On ne semble plus être apte à comprendre comment renverser les choses pour être à la mesure des exigences internationales. Disons les choses simplement : face à l’émergence de la Chine, le monde occidental a besoin de mettre de l’ordre derrière le chef de file que veulent rester les Etats-Unis. Ils ont besoin que le monde arabo-musulman, à cause des réserves pétrolières, mais aussi que la population et l’idéologie se mettent en ordre. Et dans ce cas de figure, croire qu’on peut jouer les prolongations avec un statu quo renouvelé, c’est commettre une erreur fondamentale. Toutes les populations arabo-musulmanes expriment un besoin de changement en raison de l’éducation, d’Al Jazeera, de la télévision, de l’internet, des voyages, etc. Donc on a une poussée interne et une poussée externe. Certains croient que le statu quo se gère dans un tel contexte général.
-Et pourquoi le pouvoir algérien n’arrive pas à s’adapter, à changer ? Il y a toujours les mêmes pratiques, les mêmes réflexes. Cela est-il lié à la rente pétrolière ?
Ils pensent que l’argent achète tout parce qu’ils n’ont pas compris la signification de l’argent. Là, je parle en tant que banquier. La Banque centrale n’émet pas de la monnaie, elle émet de la confiance. C’est supérieur à la monnaie. Une monnaie fonctionne tant que les gens ont confiance en elle. Dès que cette confiance est perdue, la monnaie ne vaut rien. Or, eux, quelle monnaie émettent-ils ? Ils sont en train de détruire la confiance qu’a toujours eue la population en l’administration. Celle-ci a toujours fonctionné sur la base d'un minimum de contrepartie. Même s’ils s’accaparaient des pans entiers de la rente, il y avait une espèce d’équilibre. A l’ex-ministère du Plan, une direction s’occupait des équilibres sociaux pour qu’il y ait une distribution équitable des revenus en faveur de la population. A partir du moment où vous rompez ce pacte social, cet équilibre, vous détruisez la monnaie essentielle, la confiance. Voilà le problème du régime aujourd’hui auquel il n’arrive pas à faire face. Voilà pourquoi les augmentations de salaire octroyées semblent si injustes même pour leurs bénéficiaires.
-Il y a une question terrible dans votre livre : «Qui décide en Algérie ?» Il n’y a pas de réponse…
A partir du moment où le rapport économie informelle-économie formelle correspond à celui du pouvoir apparent et pouvoir non apparent, vous ne saurez évidemment qui dirige aujourd’hui. Dans les années 1990, j’étais étonné d'apprendre l’existence d'une Bourse du sucre et qu’elle était établie à la cité La Montagne à Alger. Une cité censée être un fief islamiste. Tout se gérait à deux chiffres après la virgule. Si le bateau, qui arrivait au port, n’était pas dans «la logique» de la cité La Montagne, il était, comme par hasard, bloqué par les douaniers, les dockers (…). Personne n’était en mesure de vous dire qui était le patron de «la Bourse» du sucre. Cela s’est instauré comme système. On ne sait pas qui. C’est la même chose pour le pouvoir.
————————
→ **Description de la tâche**
Prolongez l'entretien ci-dessus sur le pouvoir en Algérie en reprenant juste après sa dernière phrase.
————————
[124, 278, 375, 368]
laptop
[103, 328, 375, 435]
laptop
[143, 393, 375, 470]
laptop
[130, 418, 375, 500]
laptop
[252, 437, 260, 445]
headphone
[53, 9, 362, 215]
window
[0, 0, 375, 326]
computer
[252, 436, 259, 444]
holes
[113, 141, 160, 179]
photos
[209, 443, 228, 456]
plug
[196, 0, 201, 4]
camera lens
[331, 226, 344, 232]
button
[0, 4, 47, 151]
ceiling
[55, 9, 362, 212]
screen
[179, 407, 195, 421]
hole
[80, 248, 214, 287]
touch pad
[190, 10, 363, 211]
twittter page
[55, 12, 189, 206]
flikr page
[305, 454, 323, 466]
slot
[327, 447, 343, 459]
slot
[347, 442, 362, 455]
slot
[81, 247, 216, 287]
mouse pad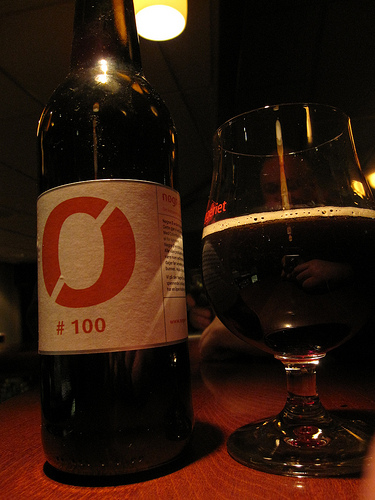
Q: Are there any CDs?
A: No, there are no cds.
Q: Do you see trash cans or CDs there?
A: No, there are no CDs or trash cans.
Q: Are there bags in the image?
A: No, there are no bags.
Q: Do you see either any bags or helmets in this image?
A: No, there are no bags or helmets.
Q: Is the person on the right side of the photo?
A: Yes, the person is on the right of the image.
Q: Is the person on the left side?
A: No, the person is on the right of the image.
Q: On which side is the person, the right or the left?
A: The person is on the right of the image.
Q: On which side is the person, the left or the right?
A: The person is on the right of the image.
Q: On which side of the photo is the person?
A: The person is on the right of the image.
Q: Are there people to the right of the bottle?
A: Yes, there is a person to the right of the bottle.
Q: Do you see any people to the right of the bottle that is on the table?
A: Yes, there is a person to the right of the bottle.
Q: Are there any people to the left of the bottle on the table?
A: No, the person is to the right of the bottle.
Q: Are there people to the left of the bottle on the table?
A: No, the person is to the right of the bottle.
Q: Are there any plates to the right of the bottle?
A: No, there is a person to the right of the bottle.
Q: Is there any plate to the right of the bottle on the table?
A: No, there is a person to the right of the bottle.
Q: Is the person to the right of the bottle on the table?
A: Yes, the person is to the right of the bottle.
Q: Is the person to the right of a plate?
A: No, the person is to the right of the bottle.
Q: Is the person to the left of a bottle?
A: No, the person is to the right of a bottle.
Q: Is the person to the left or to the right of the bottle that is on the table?
A: The person is to the right of the bottle.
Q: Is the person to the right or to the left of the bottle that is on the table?
A: The person is to the right of the bottle.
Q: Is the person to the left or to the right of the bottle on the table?
A: The person is to the right of the bottle.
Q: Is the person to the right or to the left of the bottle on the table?
A: The person is to the right of the bottle.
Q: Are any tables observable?
A: Yes, there is a table.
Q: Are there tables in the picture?
A: Yes, there is a table.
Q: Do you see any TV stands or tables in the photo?
A: Yes, there is a table.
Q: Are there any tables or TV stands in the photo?
A: Yes, there is a table.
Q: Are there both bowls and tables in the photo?
A: No, there is a table but no bowls.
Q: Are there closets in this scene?
A: No, there are no closets.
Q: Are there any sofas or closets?
A: No, there are no closets or sofas.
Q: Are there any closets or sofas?
A: No, there are no closets or sofas.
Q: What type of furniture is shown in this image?
A: The furniture is a table.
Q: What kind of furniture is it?
A: The piece of furniture is a table.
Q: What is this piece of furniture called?
A: That is a table.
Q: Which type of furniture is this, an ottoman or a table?
A: That is a table.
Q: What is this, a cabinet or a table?
A: This is a table.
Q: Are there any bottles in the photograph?
A: Yes, there is a bottle.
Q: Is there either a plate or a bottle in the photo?
A: Yes, there is a bottle.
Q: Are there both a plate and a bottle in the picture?
A: No, there is a bottle but no plates.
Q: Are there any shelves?
A: No, there are no shelves.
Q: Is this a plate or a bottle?
A: This is a bottle.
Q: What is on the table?
A: The bottle is on the table.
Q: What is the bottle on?
A: The bottle is on the table.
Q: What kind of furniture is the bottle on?
A: The bottle is on the table.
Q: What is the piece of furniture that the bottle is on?
A: The piece of furniture is a table.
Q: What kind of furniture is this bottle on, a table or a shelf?
A: The bottle is on a table.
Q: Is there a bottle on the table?
A: Yes, there is a bottle on the table.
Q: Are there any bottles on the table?
A: Yes, there is a bottle on the table.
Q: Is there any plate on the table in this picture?
A: No, there is a bottle on the table.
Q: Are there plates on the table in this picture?
A: No, there is a bottle on the table.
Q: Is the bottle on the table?
A: Yes, the bottle is on the table.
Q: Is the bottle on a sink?
A: No, the bottle is on the table.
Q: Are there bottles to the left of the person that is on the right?
A: Yes, there is a bottle to the left of the person.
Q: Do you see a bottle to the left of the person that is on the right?
A: Yes, there is a bottle to the left of the person.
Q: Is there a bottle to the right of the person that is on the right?
A: No, the bottle is to the left of the person.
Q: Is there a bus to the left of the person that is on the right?
A: No, there is a bottle to the left of the person.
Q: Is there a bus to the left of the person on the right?
A: No, there is a bottle to the left of the person.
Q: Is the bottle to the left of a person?
A: Yes, the bottle is to the left of a person.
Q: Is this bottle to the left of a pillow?
A: No, the bottle is to the left of a person.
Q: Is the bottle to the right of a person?
A: No, the bottle is to the left of a person.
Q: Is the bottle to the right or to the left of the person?
A: The bottle is to the left of the person.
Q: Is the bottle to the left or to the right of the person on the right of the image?
A: The bottle is to the left of the person.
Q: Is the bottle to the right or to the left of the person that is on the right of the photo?
A: The bottle is to the left of the person.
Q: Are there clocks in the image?
A: No, there are no clocks.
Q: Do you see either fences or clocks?
A: No, there are no clocks or fences.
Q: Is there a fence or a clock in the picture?
A: No, there are no clocks or fences.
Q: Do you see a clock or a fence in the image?
A: No, there are no clocks or fences.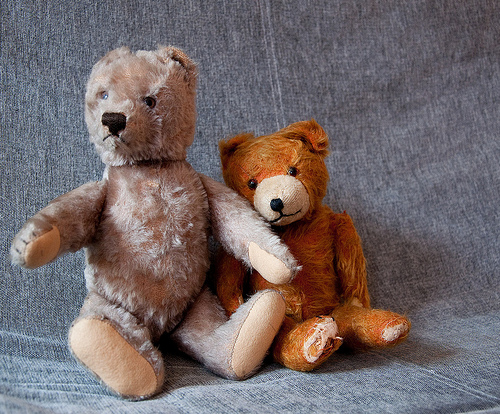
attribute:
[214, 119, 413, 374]
teddy bear —  teddy,  muzzle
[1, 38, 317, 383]
bear — teddy  , nose , mouth 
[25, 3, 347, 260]
bears — two stuffed 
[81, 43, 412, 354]
bears — Two teddy 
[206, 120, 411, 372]
bear — worn out , teddy 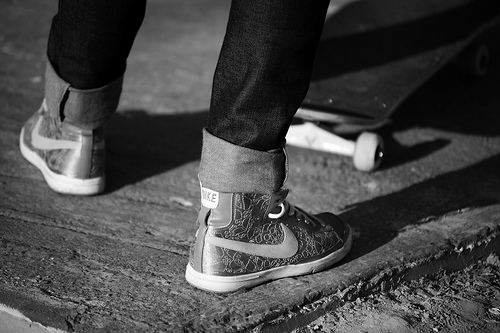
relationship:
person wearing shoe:
[20, 1, 355, 292] [18, 98, 108, 196]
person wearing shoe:
[20, 1, 355, 292] [182, 183, 353, 293]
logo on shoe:
[30, 114, 80, 153] [18, 98, 108, 196]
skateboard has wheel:
[283, 1, 498, 173] [353, 131, 384, 174]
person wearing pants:
[20, 1, 355, 292] [44, 1, 328, 194]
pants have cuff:
[44, 1, 328, 194] [44, 62, 125, 126]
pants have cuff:
[44, 1, 328, 194] [200, 126, 287, 195]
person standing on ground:
[20, 1, 355, 292] [1, 0, 499, 333]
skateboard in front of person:
[283, 1, 498, 173] [20, 1, 355, 292]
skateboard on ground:
[283, 1, 498, 173] [1, 0, 499, 333]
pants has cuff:
[44, 1, 328, 194] [44, 62, 125, 126]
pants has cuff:
[44, 1, 328, 194] [200, 126, 287, 195]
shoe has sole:
[18, 98, 108, 196] [19, 127, 104, 194]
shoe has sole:
[182, 183, 353, 293] [184, 224, 353, 291]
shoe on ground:
[18, 98, 108, 196] [1, 0, 499, 333]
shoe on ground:
[182, 183, 353, 293] [1, 0, 499, 333]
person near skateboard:
[20, 1, 355, 292] [283, 1, 498, 173]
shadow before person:
[87, 2, 498, 275] [20, 1, 355, 292]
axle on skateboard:
[286, 122, 357, 159] [283, 1, 498, 173]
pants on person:
[44, 1, 328, 194] [20, 1, 355, 292]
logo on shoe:
[214, 223, 300, 261] [182, 183, 353, 293]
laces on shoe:
[266, 200, 326, 230] [182, 183, 353, 293]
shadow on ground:
[87, 2, 498, 275] [1, 0, 499, 333]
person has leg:
[20, 1, 355, 292] [46, 2, 149, 126]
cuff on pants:
[44, 62, 125, 126] [44, 1, 328, 194]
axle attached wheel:
[286, 122, 357, 159] [353, 131, 384, 174]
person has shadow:
[20, 1, 355, 292] [87, 2, 498, 275]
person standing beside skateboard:
[20, 1, 355, 292] [283, 1, 498, 173]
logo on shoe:
[200, 187, 220, 208] [182, 183, 353, 293]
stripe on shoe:
[76, 129, 94, 179] [18, 98, 108, 196]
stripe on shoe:
[193, 205, 209, 273] [182, 183, 353, 293]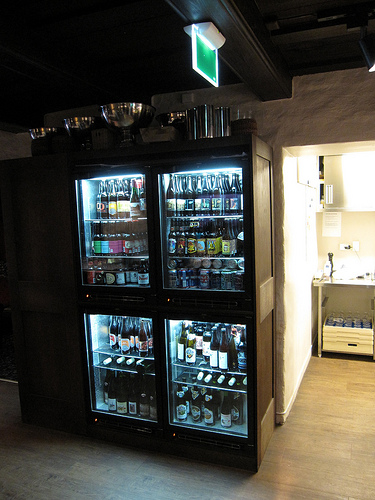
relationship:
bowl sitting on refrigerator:
[29, 124, 59, 137] [71, 131, 271, 473]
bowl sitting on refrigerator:
[61, 115, 96, 131] [71, 131, 271, 473]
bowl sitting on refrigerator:
[97, 100, 154, 130] [71, 131, 271, 473]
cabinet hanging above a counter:
[304, 151, 336, 201] [313, 263, 374, 290]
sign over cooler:
[184, 23, 226, 89] [74, 131, 277, 470]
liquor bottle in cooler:
[203, 213, 220, 258] [53, 156, 277, 477]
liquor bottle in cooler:
[218, 216, 233, 255] [53, 156, 277, 477]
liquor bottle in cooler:
[166, 216, 176, 254] [53, 156, 277, 477]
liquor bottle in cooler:
[211, 170, 223, 214] [53, 156, 277, 477]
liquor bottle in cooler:
[235, 327, 248, 373] [53, 156, 277, 477]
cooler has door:
[40, 134, 277, 435] [69, 170, 154, 288]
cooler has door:
[40, 134, 277, 435] [157, 166, 248, 294]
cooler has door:
[40, 134, 277, 435] [84, 311, 156, 422]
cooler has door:
[40, 134, 277, 435] [163, 311, 248, 439]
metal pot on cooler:
[186, 101, 231, 138] [74, 131, 277, 470]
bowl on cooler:
[98, 102, 156, 147] [74, 131, 277, 470]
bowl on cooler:
[64, 116, 95, 136] [74, 131, 277, 470]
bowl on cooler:
[29, 127, 58, 140] [74, 131, 277, 470]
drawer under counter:
[321, 315, 372, 357] [309, 256, 373, 333]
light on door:
[85, 292, 90, 297] [79, 310, 160, 428]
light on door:
[163, 296, 175, 305] [161, 316, 254, 451]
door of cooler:
[161, 316, 254, 451] [53, 156, 277, 477]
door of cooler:
[79, 310, 160, 428] [53, 156, 277, 477]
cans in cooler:
[165, 259, 242, 289] [74, 131, 277, 470]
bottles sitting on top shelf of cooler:
[91, 174, 239, 212] [67, 132, 275, 472]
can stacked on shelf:
[235, 275, 240, 288] [166, 289, 241, 294]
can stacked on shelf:
[220, 272, 229, 287] [166, 289, 241, 294]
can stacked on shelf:
[199, 269, 207, 289] [166, 289, 241, 294]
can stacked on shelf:
[207, 270, 217, 287] [166, 289, 241, 294]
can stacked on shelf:
[181, 266, 189, 286] [166, 289, 241, 294]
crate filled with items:
[321, 314, 373, 356] [323, 315, 371, 326]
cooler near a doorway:
[67, 132, 275, 472] [272, 140, 373, 435]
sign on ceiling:
[191, 23, 219, 89] [121, 3, 320, 105]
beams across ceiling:
[166, 3, 298, 103] [1, 0, 371, 116]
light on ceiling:
[183, 21, 228, 83] [126, 10, 310, 144]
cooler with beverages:
[67, 132, 275, 472] [157, 166, 244, 224]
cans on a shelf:
[170, 258, 244, 292] [37, 128, 330, 473]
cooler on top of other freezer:
[67, 132, 275, 472] [81, 310, 249, 438]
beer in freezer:
[93, 183, 154, 217] [55, 115, 286, 475]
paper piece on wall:
[276, 63, 367, 198] [265, 65, 371, 150]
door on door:
[251, 133, 290, 427] [251, 135, 276, 474]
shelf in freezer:
[172, 355, 245, 377] [163, 318, 248, 439]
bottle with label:
[167, 151, 223, 205] [150, 197, 216, 210]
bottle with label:
[217, 326, 230, 372] [212, 345, 229, 374]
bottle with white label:
[203, 322, 213, 364] [208, 347, 219, 367]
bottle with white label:
[216, 325, 231, 371] [216, 351, 229, 369]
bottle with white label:
[185, 332, 196, 364] [175, 341, 184, 360]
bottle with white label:
[218, 387, 231, 429] [106, 330, 117, 345]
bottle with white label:
[116, 316, 134, 355] [209, 344, 219, 368]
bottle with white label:
[189, 384, 202, 423] [189, 405, 199, 421]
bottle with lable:
[174, 380, 188, 420] [175, 403, 186, 419]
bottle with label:
[217, 324, 235, 371] [219, 349, 229, 369]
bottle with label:
[199, 386, 217, 427] [202, 406, 214, 425]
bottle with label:
[103, 369, 119, 413] [105, 397, 118, 411]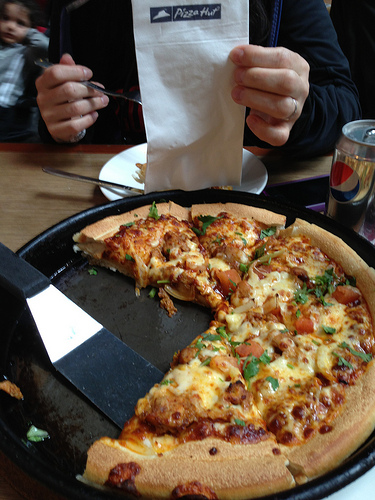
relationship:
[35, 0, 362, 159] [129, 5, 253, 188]
boy holds receipt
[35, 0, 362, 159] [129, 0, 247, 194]
boy holding napkin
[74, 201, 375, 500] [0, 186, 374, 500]
food sitting on pan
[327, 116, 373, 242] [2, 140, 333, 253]
can sitting on table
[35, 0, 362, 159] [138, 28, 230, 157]
boy holding napkin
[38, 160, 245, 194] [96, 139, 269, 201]
siverware resting on plate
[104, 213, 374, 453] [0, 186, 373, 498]
cheese left on platter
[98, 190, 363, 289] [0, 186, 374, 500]
food in pan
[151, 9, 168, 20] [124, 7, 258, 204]
logo on napkin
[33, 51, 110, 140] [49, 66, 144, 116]
hand holding silverware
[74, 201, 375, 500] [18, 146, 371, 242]
food sitting on table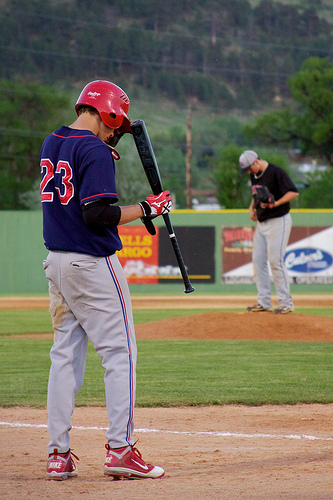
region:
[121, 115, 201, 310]
the bat is black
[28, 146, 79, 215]
jersey number is 23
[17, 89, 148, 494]
this is a person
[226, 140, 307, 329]
this is a person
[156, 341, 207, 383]
a patch of grass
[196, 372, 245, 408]
a patch of grass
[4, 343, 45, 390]
a patch of grass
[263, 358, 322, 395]
a patch of grass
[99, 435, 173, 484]
this is a shoe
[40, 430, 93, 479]
this is a shoe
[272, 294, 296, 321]
this is a shoe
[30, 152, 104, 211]
red number on back of uniform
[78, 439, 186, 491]
red nike cleats on players feet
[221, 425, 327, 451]
white line painted on ground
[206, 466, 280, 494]
light brown area of dirt on ground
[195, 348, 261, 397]
green patch of grass on ground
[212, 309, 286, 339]
light brown area of dirt on the pitchers mound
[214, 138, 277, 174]
baseball player in cap looking down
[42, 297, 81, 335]
small area of dirt on back of player's pants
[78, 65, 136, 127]
red helmet on top of batter's head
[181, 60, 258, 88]
silver metal wire in the air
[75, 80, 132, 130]
the helmet is red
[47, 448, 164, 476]
a couple of red sneakers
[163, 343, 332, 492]
the baseball field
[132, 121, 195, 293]
a black baseball bat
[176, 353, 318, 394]
green grass in the field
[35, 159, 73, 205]
the nummber 23 in red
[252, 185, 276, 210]
the glove of the baseball player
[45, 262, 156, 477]
the two legs of the player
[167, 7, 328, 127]
the background is out of focus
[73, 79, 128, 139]
the head of the player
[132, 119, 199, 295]
a long black bat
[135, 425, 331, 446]
a long white line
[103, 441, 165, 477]
a man's red and white shoe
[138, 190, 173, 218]
a red and white glove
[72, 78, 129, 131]
a red helmet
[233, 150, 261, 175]
a gray baseball cap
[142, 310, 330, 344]
part of a pitcher's mound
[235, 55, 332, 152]
part of a large green tree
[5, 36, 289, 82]
a long electrical power line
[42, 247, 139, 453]
gray uniform pants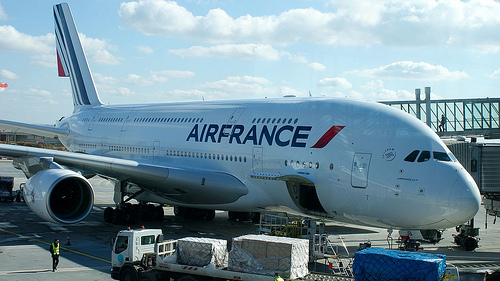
————————
→ **Sortie attendue**
-On dit généralement que c’est le DRS qui gère tout…
A chaque fois qu’on vous montre du doigt quelque chose, ne regardez pas la direction qu'on vous indique, regardez d’où vient le doigt et qui désigne cette direction. Dès qu’on me dit que c’est le DRS, que c’est le patron du DRS, je dis que c’est plus complexe et qu’il faut chercher où se trouvent les raisons profondes de cet état de fait. Cela peut être «l’étranger», mais c’est une fausse réponse. La réponse est toujours en nous. Ce système opaque dessert même ceux qui en bénéficient aujourd’hui. Sont-ils heureux ? J’ai des doutes sur le bénéfice qu’ils peuvent tirer de cette situation.
-Justement, pour vous, tel qu’écrit dans l’essai, «la main de l’étranger» est une des «ruses» du régime pour fédérer les appuis autour de lui…
Un étranger a ses propres droits et sa propre logique. On ne va pas demander à Israël de nous aider. Nous sommes en guerre virtuelle avec Israël…
-Quoique…
Je dis bien virtuelle ! Nous sommes dans un monde informel. Le discours tenu est un discours de guerre contre Israël. Aussi ne pouvons-nous pas exiger d’Israël d’avoir un comportement amical vis-à-vis de nous. Donc, ils font leur travail. C’est légitime. On ne peut pas exiger de n’importe quel pays de ne pas défendre ses propres droits. Mon problème n’est pas de dire que les Français ne nous laissent pas travailler ou que les Israéliens auraient liquidé l’ex-patron du nucléaire en Algérie, le lieutenant-colonel Sari (le lieutenant-colonel Redouane Rédha Sari, docteur en physique nucléaire et en informatique, a été assassiné à Bouzaréah à Alger, le 4 juillet 1993, ndlr). Les étrangers font leur job, mais notre job à nous est de nous défendre et éventuellement de faire la même chose chez eux. L’explosion du groupe Khalifa est une conséquence d’une faute de la Banque centrale, mais c’est aussi le travail des services de renseignements de toute couleur que de faire de la prévention. A quoi servent donc l’armée, la police ?
-Le contre-espionnage algérien ne fait-il pas son travail comme il le faut ?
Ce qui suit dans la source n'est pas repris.